### [Records supplied]

▼▼▼

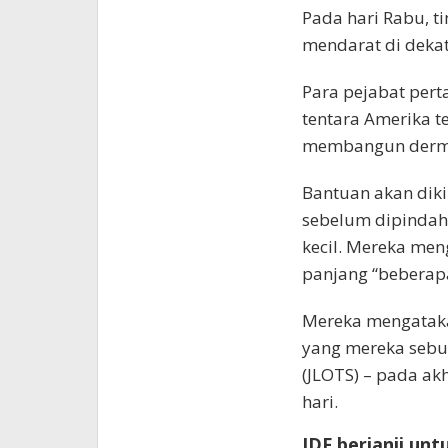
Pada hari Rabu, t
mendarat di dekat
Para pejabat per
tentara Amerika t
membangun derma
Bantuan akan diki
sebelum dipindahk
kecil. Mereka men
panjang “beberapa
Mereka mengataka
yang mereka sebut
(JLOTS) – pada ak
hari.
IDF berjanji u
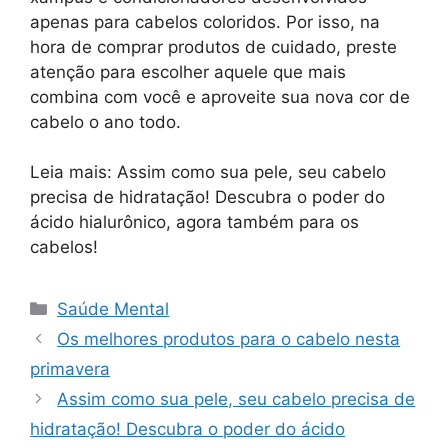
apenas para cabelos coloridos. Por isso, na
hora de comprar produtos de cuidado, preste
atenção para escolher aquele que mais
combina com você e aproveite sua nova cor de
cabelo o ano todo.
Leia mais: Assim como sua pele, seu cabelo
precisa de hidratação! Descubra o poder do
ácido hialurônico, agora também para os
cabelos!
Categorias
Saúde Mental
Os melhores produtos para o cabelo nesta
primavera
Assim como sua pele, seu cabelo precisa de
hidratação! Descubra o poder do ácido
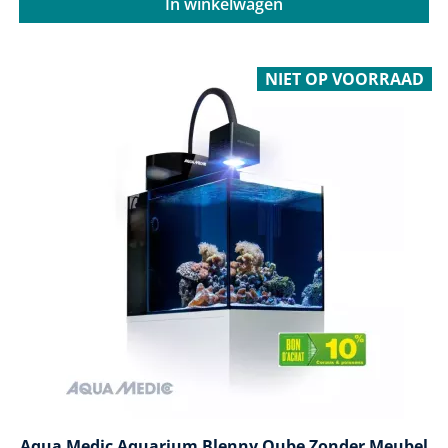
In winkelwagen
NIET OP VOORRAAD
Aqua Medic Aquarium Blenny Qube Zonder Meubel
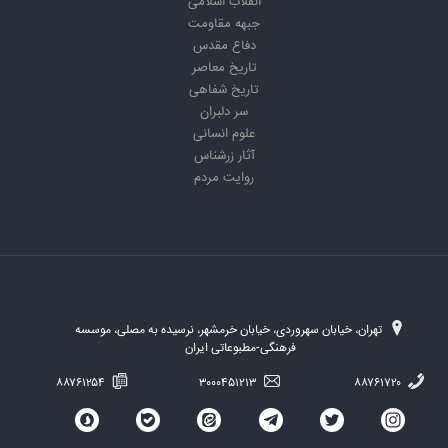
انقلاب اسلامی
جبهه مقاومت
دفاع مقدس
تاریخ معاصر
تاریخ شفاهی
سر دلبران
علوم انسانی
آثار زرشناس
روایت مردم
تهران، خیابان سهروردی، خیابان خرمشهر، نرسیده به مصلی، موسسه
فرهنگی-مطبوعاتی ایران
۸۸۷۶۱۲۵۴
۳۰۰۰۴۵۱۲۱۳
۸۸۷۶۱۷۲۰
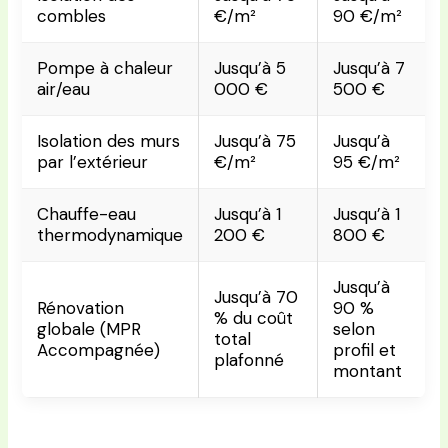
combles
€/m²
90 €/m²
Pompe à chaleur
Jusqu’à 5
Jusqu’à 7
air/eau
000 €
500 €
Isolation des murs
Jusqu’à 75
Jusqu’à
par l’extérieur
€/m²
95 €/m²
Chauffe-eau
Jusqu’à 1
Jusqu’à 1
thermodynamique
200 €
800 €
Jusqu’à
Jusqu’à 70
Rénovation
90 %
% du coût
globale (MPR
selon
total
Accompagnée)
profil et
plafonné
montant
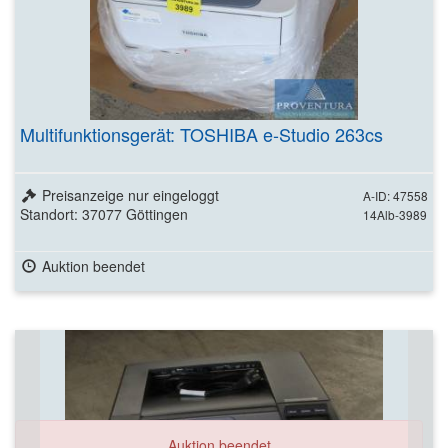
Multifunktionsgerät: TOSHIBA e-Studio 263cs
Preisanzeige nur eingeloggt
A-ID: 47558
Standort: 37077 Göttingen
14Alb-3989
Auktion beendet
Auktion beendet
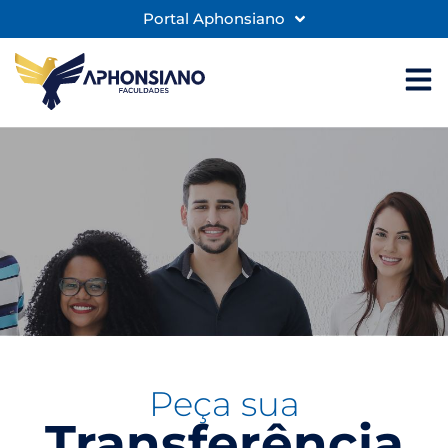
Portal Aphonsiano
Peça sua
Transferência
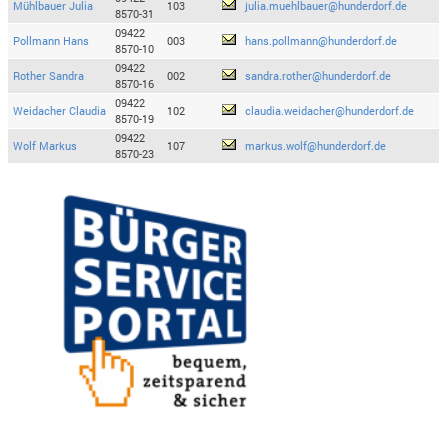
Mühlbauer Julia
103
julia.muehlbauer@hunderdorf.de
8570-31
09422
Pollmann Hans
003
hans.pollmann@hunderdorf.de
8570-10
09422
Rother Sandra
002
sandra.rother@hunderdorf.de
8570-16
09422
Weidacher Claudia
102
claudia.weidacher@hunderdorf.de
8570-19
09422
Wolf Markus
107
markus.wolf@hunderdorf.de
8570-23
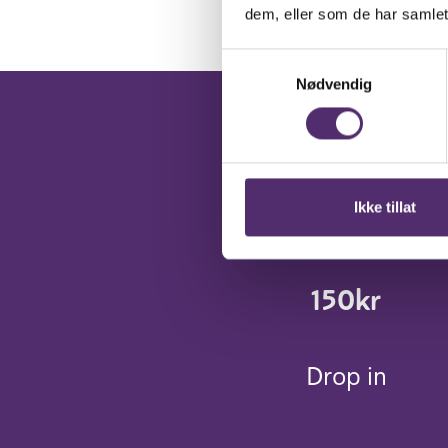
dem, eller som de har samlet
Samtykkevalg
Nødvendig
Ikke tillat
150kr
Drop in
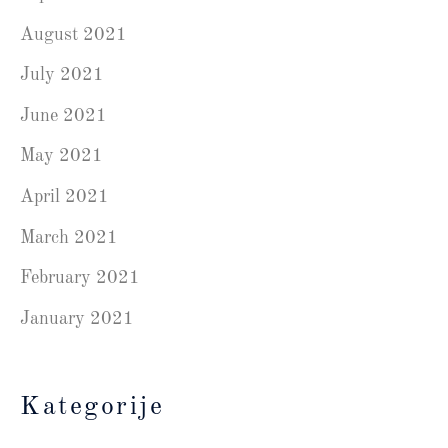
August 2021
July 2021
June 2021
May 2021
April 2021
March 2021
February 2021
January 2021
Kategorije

▲▲▲

Count the lines in the records above that contain the word "pele", and give only that number.

2